Клубин, похоже, прочел его мысли.
— Я не говорю, что у вас нет права осуждать груодов, нет лишь права их выдавать. Грондэл тоже осуждает, но знает, что выдавать их нельзя. — Карлсен продолжал остановившимся взором смотреть в окно, понимая, что встретившись глазами с гребисом, вынужден будет согласиться.
— Позвольте еще один вопрос, — сказал Клубин. — Вам бы хотелось гибели всех дифиллидов, включая Бенедикта Грондэла и его дочь?
— Да нет, конечно, — оторопело сознался Карлсен.
— А почему нет?
— Потому что я считаю, что в дифиллизме ничего дурного нет. Более того, я бы хотел, чтобы все люди стали дифиллидами. А вот относиться дружески к груодам не могу. Вы спрашиваете, чего бы мне хотелось? Скажу. Мне б хотелось, чтобы груодов с Земли вынудили уйти, чтоб там жилось спокойно.
Клубин решительно качнул головой.
— Как дифиллид, решать за них вы не имеете права. Это все равно, что вегетарианцы потребуют вдруг, чтобы все, кто ест мясо, покинули Землю. Кроме того, надеяться на это наивно. Каким образом их разоблачить, как все обставить? Ну, напишете вы, допустим, книгу, или выступите с телеобращением. Никто же не поверит. Фактов о существовании груодов нет.

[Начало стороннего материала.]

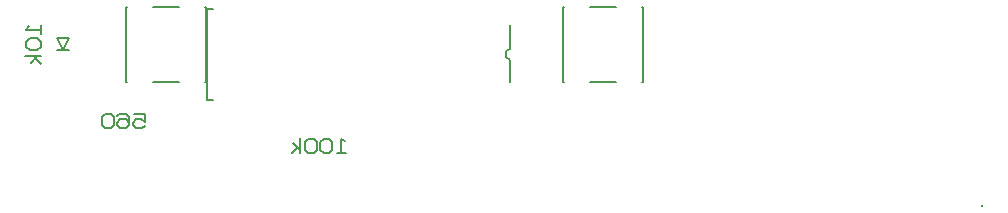
<source format=gbo>
G71*G90*G75*D02*
%ASAXBY*OFA0B0*MOMM*FSLAX43Y43*IPPOS*%
%ADD12C,0.200*%
%ADD13C,0.300*%
G54D12*
G01X90300Y97551D02*
X91300D01*
X90800Y96551D01*
X90300Y97551D01*
Y96551D02*
X91300D01*
X103500Y92300D02*
X103000D01*
Y100000D01*
X103500D01*
X128300Y96400D02*
Y95900D01*
X128600Y96600D02*
X128300Y96400D01*
Y95900D02*
X128600Y95700D01*
Y93800D01*
Y96600D02*
Y98600D01*
X133200Y100200D02*
X133100D01*
Y93800D01*
X133200D02*
X133100D01*
X139800Y100200D02*
X139900D01*
Y93800D01*
X139800D01*
X135400Y100200D02*
X137600D01*
X135400Y93800D02*
X137600D01*
X96200Y100200D02*
X96100D01*
Y93800D01*
X96200D01*
X98400D02*
X100600D01*
X98400Y100200D02*
X100600D01*
X102800D02*
X102900D01*
Y93800D01*
X102800D01*
X114725Y87794D02*
X113975D01*
X114350D02*
Y89012D01*
X114631Y88825D01*
X113612Y88075D02*
X113331Y87794D01*
X112862D01*
X112581Y88075D01*
Y88731D01*
X112862Y89012D01*
X113331D01*
X113612Y88731D01*
Y88075D01*
X112312D02*
X112031Y87794D01*
X111562D01*
X111281Y88075D01*
Y88731D01*
X111562Y89012D01*
X112031D01*
X112312Y88731D01*
Y88075D01*
X110825Y87794D02*
Y89106D01*
X110262Y88638D02*
X110825Y88075D01*
X110638Y88262D02*
X110169Y87794D01*
X97712Y90081D02*
X97525Y89894D01*
X96962D01*
X96681Y90175D01*
Y90362D01*
X96962Y90644D01*
X97431D01*
X97712Y90456D01*
Y91112D01*
X96775D01*
X96412Y90362D02*
X96131Y90644D01*
X95662D01*
X95381Y90362D01*
Y90175D01*
X95662Y89894D01*
X96131D01*
X96412Y90175D01*
Y90831D01*
X96131Y91112D01*
X95569D01*
X95381Y90925D01*
X95112Y90175D02*
X94831Y89894D01*
X94362D01*
X94081Y90175D01*
Y90831D01*
X94362Y91112D01*
X94831D01*
X95112Y90831D01*
Y90175D01*
X88906Y98625D02*
Y97875D01*
Y98250D02*
X87688D01*
X87875Y98531D01*
X88625Y97512D02*
X88906Y97231D01*
Y96762D01*
X88625Y96481D01*
X87969D01*
X87688Y96762D01*
Y97231D01*
X87969Y97512D01*
X88625D01*
X88906Y96025D02*
X87594D01*
X88062Y95462D02*
X88625Y96025D01*
X88438Y95838D02*
X88906Y95369D01*
G54D13*
X168600Y83300D03*
G01X0Y0D02*
M02*

</source>
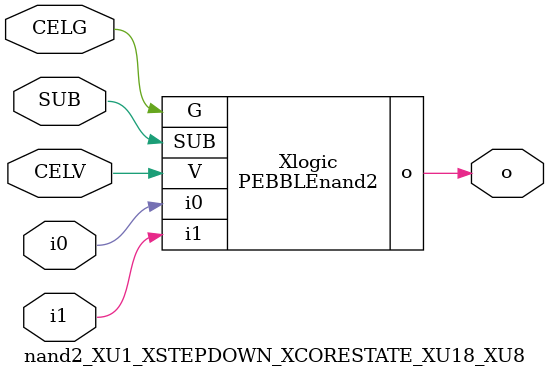
<source format=v>



module PEBBLEnand2 ( o, G, SUB, V, i0, i1 );

  input i0;
  input V;
  input i1;
  input G;
  output o;
  input SUB;
endmodule

//Celera Confidential Do Not Copy nand2_XU1_XSTEPDOWN_XCORESTATE_XU18_XU8
//Celera Confidential Symbol Generator
//5V NAND2
module nand2_XU1_XSTEPDOWN_XCORESTATE_XU18_XU8 (CELV,CELG,i0,i1,o,SUB);
input CELV;
input CELG;
input i0;
input i1;
input SUB;
output o;

//Celera Confidential Do Not Copy nand2
PEBBLEnand2 Xlogic(
.V (CELV),
.i0 (i0),
.i1 (i1),
.o (o),
.SUB (SUB),
.G (CELG)
);
//,diesize,PEBBLEnand2

//Celera Confidential Do Not Copy Module End
//Celera Schematic Generator
endmodule

</source>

Люди подумают, что вы спятили. А вот риадиры обернутся против вас. Скажут, что не имеете права вмешиваться.
Карлсен кивнул. Понятно, что все это так, но все равно мириться сложно.
— И, наконец, — Клубин наконец перехватил взгляд Карлсена, — ну, оставят груоды Землю — дальше что?
— Честно сказать, и не знаю. Звучит амбициозно, но хочется помочь человечеству эволюционировать. Если убивать людей, эволюционировать им не удастся.
— Что такое, по-вашему, эволюция? — спросил Клубин серьезным тоном.
— Главная цель, состоящая в максимальном постижении всего, что может быть изведано.
— Клубин медленно повел головой из стороны в сторону, приглушенно сверкнув глазами. Слова Карлсена, похоже, чудесным образом его повеселили. Несколько секунд он их как бы молча смаковал. Наконец серьезность восстановилась.
— Мысль о познании как о конце и начале всего — заблуждение. Что такое знание? Просто совокупность фактов, — говорил он медленно, с выражением. — Суть не в фактах, которые тебе известны, а то, в какой степени ты жив. — Он встал. — Пойдемте. Хочу показать вам интересный эксперимент насчет эволюции.
Карлсен с любопытством, хотя и слегка настороженно («эксперименты» гребиса нередко выбивали из колеи) двинулся следом за Клубином к двери. Ведашки тут же кинулся убирать со стола, и за их столик сели двое учащихся, дожидающихся у стены. Все казалось таким нормальным, — ни дать, ни взять общественная столовая на Земле, — что сложно было поверить собственным глазам.